3. Technology tool plan

This one gets crazy. I cannot wait to implement a dozen different tools I’m not using for class yet. That’s not a hyperbole, and steep learning curves abound. I’m glad there are solutions to problems and new ways to extend our activities to students and their families. Besides Movenote, I want to use Remind101 this year. LiveBinder and Evernote are tools that I’m using for my professional work, and it will be a priority to introduce these to students as their needs dictate. I created a class Twitter account for communication and have tweeted a few “notes” there. At this point, I have yet to communicate the account name to my classes, but I could use our electronic gradebook communication to provide specifics about that, Remind101, and my website with our syllabus and other resources, at any time. Our ninth- and tenth-grade teachers became acquainted with our 1-to-1 devices today, so possibilities are breeding in my brain. Flinging eight tools at my students in the first three days might be overkill, but I know it’s realistic for them to grasp the basics of Google Apps in a short period of time once they have their tablets. My “plan” is basically a list of what we’ll use, how we’ll use it, distinguishing we tools from me tools, and when orientation on how the tools will work for our class will occur.

4. Classroom management gear

Hats off to teachers who know all 140 of their students by name and face on the first day of class. You are impressive! Mortals like me need a “Plan B” for this, so I will create a baseline seating plan for the short term.
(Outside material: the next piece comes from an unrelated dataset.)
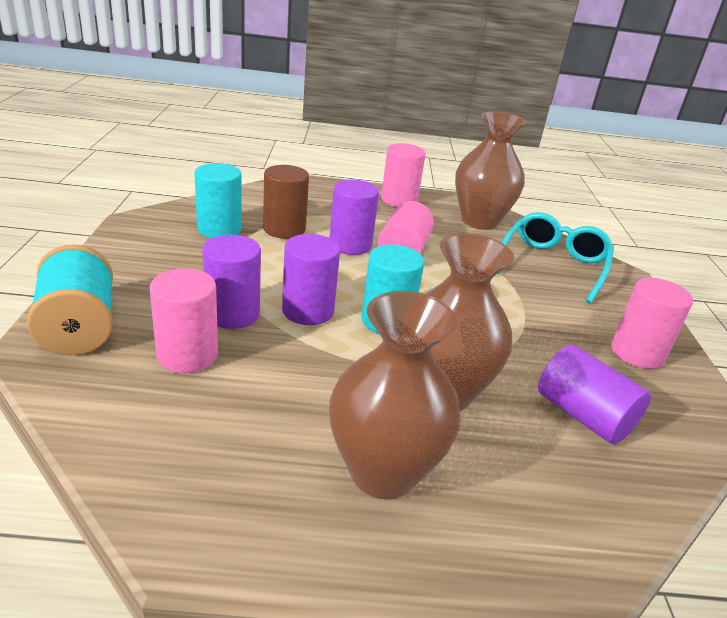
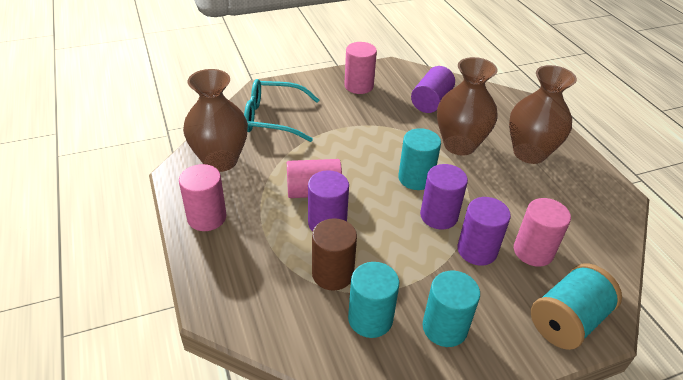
camera: 110 degrees left, 10 degrees up
(168, 256) = (444, 327): none -> turquoise cylinder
It enables me to get to know students much faster than if I didn’t. It also forces me to verbally interact with students more. Any time I have delayed this process, I find that I call on students I know – or clunk through random selection tasks. (“Okay, which one of you is Clarence?” as the crickets chirp and the students avoid eye contact like it’s their job.) Our Media Specialist is laminating schedule “posters” (8-1/2″ x 11″ papers) with each hour and a note about availability. In addition, defining areas of the room for late work, papers the students don’t receive, and other absence communication plans are major considerations.

Amid the anticipation chaos, which is heavier on the former than the latter, the reassuring part is that my clientele are forgiving if I don’t have it all figured out by first hour Tuesday. However, I put pressure on myself to deliver a model that communicates to them that I have spent all summer trying to figure out how to rectify the not-so-perfect aspects of previous years. It can be a revolving checklist, but each “fresh batch” is worth every step of improvement.